- [SOURCE DATA]:
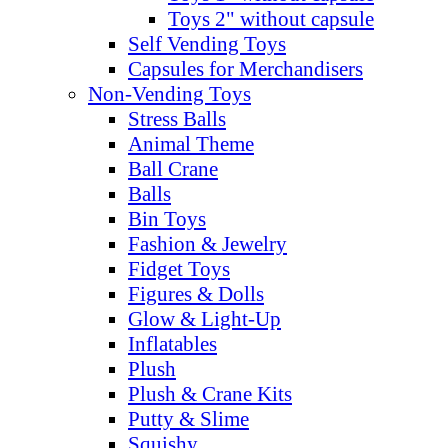
Toys 2" without capsule
Self Vending Toys
Capsules for Merchandisers
Non-Vending Toys
Stress Balls
Animal Theme
Ball Crane
Balls
Bin Toys
Fashion & Jewelry
Fidget Toys
Figures & Dolls
Glow & Light-Up
Inflatables
Plush
Plush & Crane Kits
Putty & Slime
Squishy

- [JOB]: Your answer must be the entries written out word for word, without their pictures.

- [EXERCISE RESPONSE]:
Toys 2" without capsule
Self Vending Toys
Capsules for Merchandisers
Non-Vending Toys
Stress Balls
Animal Theme
Ball Crane
Balls
Bin Toys
Fashion & Jewelry
Fidget Toys
Figures & Dolls
Glow & Light-Up
Inflatables
Plush
Plush & Crane Kits
Putty & Slime
Squishy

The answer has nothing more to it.